Remember relationships are one of Self-determination theory's key needs.  Shifting our focus more towards the importance of family & friends is associated with increased life satisfaction ... see again the classic 2017 paper 'A theory of life satisfaction dynamics: stability, change and volatility in 25-year life trajectories'.  We want a work-life balance that feels good to us.  As foundational wellbeing researcher Christopher Peterson stated so clearly ... "Other people matter" ... when asked to put Positive Psychology's message in a nutshell.  He was probably referring both to the huge importance of our relationships for wellbeing, and also the importance of having a meaning for our lives that's both autonomous but not self-centered (that's bigger than us).  As you fill in the personal community map, jot down thoughts/feelings/intentions both under individual questions on the question sheet, and under the final more general what are your main feelings & thoughts question.  Cherishing our friendships & our relationship networks is a bit like tending a garden or cooking healthy delicious meals.  To do this really well is a kind of art informed by science.  There's a ton of further information on this website under both the 'friendshipand 'relationships' tags (they overlap a good deal).  One interesting example is the post 'Friendship: science, art & gratitude'.  The time we take to look at our relationship networks and consider what we can do to nourish them even better is likely to be time well spent.    

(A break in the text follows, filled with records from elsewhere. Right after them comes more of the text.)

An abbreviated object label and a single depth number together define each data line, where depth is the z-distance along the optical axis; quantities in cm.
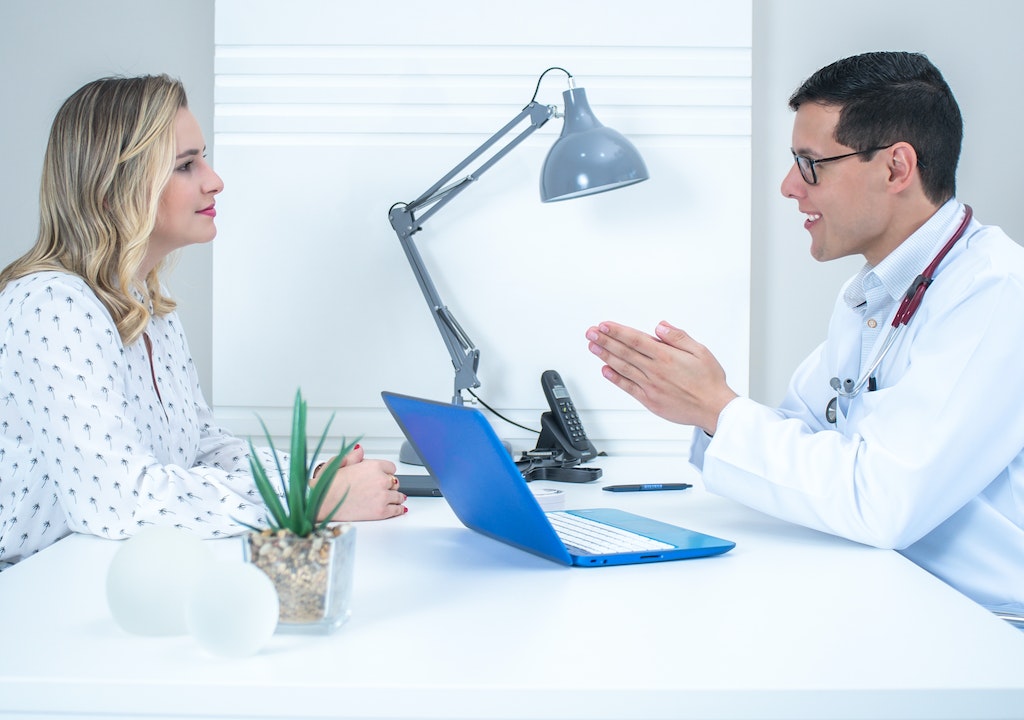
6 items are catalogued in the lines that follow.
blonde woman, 309
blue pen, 344
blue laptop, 290
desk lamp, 365
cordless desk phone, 377
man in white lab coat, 307
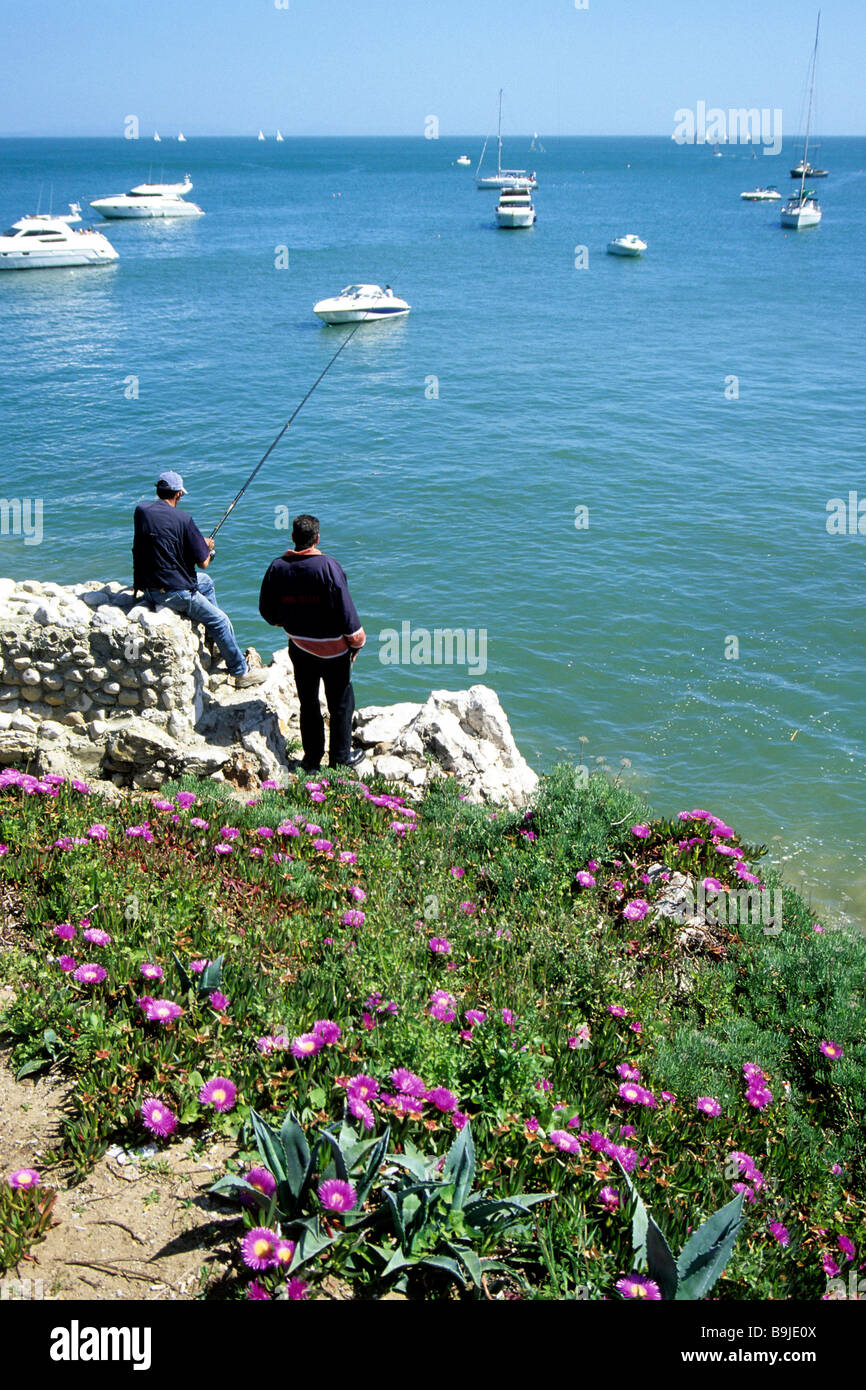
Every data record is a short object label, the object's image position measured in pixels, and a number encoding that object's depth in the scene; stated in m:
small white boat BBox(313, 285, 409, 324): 40.44
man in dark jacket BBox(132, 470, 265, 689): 8.66
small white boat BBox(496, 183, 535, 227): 81.94
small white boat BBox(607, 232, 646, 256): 64.88
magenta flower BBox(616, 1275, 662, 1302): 3.42
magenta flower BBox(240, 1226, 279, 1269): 3.33
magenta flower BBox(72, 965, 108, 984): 4.67
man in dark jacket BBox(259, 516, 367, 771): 8.11
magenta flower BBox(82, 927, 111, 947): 4.98
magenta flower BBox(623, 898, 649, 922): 6.39
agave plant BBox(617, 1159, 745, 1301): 3.48
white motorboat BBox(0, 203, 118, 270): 57.06
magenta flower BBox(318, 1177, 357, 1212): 3.53
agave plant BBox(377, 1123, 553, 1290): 3.50
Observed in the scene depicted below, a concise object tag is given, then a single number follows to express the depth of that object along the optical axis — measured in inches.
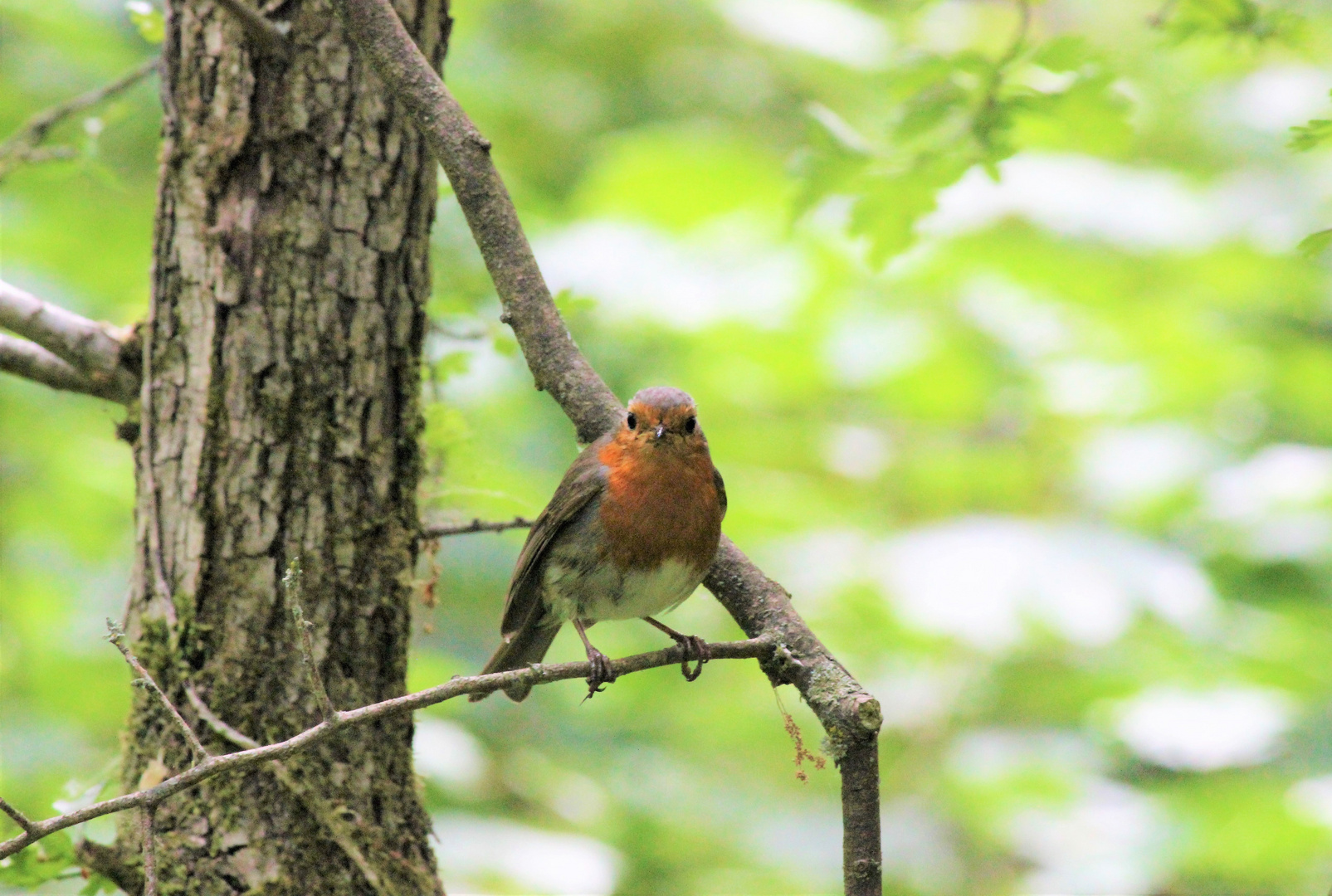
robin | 231.6
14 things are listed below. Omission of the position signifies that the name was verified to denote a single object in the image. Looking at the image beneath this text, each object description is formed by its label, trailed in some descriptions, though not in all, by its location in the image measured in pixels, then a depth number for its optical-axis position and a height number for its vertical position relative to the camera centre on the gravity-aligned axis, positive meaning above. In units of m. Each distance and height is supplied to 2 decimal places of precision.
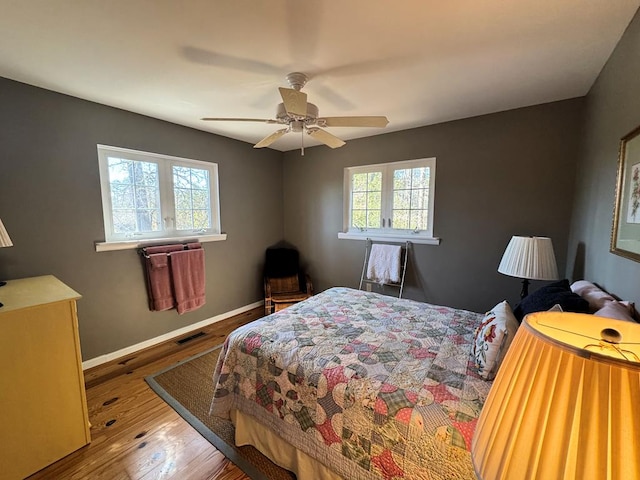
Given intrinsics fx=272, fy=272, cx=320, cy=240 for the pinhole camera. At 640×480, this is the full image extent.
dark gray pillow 1.30 -0.43
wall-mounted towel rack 2.71 -0.35
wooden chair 3.51 -0.92
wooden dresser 1.40 -0.92
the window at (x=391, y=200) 3.14 +0.19
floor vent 2.95 -1.38
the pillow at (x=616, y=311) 1.07 -0.39
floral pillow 1.22 -0.59
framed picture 1.25 +0.06
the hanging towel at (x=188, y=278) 2.90 -0.70
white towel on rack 3.22 -0.58
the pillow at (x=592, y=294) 1.33 -0.43
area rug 1.53 -1.39
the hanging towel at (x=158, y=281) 2.73 -0.68
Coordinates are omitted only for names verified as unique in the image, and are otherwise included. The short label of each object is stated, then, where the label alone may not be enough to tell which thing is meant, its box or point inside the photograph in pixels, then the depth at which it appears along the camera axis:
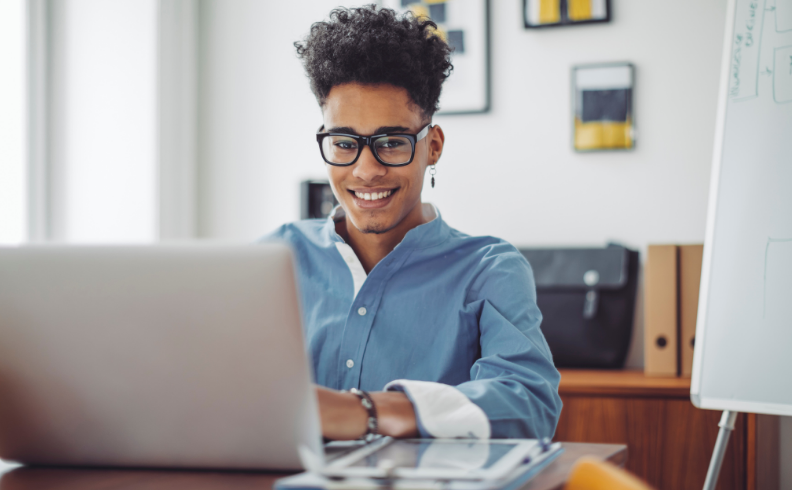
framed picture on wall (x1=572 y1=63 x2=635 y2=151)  2.16
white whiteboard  1.37
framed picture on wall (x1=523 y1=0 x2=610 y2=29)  2.18
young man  1.08
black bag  1.99
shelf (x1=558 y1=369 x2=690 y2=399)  1.71
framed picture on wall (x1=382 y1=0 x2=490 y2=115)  2.29
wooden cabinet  1.68
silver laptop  0.58
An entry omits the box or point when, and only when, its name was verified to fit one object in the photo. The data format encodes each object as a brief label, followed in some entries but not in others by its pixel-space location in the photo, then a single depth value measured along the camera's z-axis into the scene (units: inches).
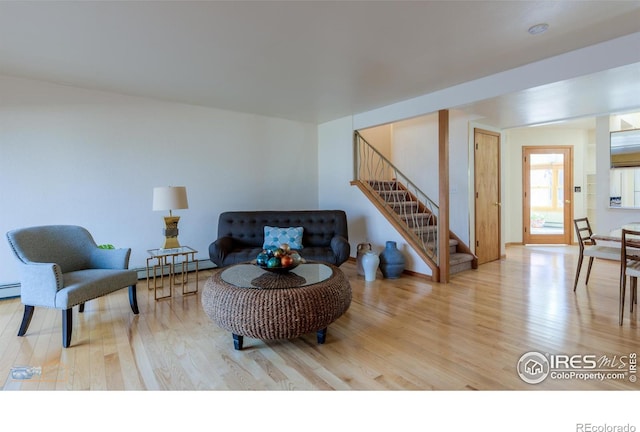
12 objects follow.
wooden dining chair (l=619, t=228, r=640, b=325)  103.7
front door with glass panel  271.4
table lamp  140.9
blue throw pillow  166.6
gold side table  142.3
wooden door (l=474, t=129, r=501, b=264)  202.8
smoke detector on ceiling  97.0
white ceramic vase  167.0
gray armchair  98.2
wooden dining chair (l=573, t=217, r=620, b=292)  135.9
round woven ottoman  85.4
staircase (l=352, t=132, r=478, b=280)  179.2
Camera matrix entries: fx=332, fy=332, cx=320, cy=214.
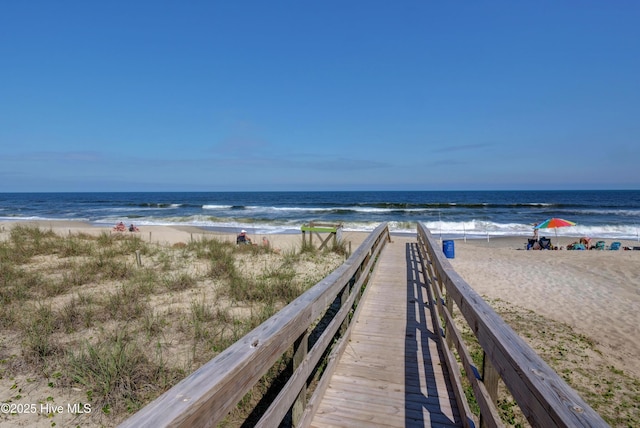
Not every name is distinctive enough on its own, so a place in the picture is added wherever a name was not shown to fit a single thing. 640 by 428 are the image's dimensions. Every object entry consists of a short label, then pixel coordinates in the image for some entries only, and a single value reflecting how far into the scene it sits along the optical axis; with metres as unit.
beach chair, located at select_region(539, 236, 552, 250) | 17.14
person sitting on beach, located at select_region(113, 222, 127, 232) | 20.42
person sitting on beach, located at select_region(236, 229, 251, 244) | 13.72
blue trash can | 13.76
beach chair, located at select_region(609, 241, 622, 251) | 16.58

6.)  This community map charting exercise is quite structural.  The other exercises I'd like you to try are a couple of Barbara Fredrickson's 'micro-moment practices'.  They're very brief.  For the first week, simply review the three longest social interactions you have had at the end of each day and rate on average how in tune and close you felt on the 'social connections record sheet'.  During the second week actively try to achieve at least three micro-moments of what Fredrickson calls 'positivity resonance' each day and again make a note of how you do on the record sheet.  This can help us be more aware of the potential depth/warmth that we can touch on in relationships in so many different situations ... and can help us encourage this to happen more.  See the blog post based on Gandhi's quote 'Be the change you want to see in the world'. 

7.)  Just before our last session in two weeks' time, fill in the relevant questionnaires again.  These can be downloaded from the blog post 'compassion, wisdom & wellbeing training: course questionnairesand will probably involve at least the "psychological needs satisfaction measure (NSM)", the "scale of positive & negative experience (SPANE)" and the "satisfaction with life scale (SWLS)". 

Good luck ... and see all you course participants in a couple of weeks at the 8th & final evening of the training.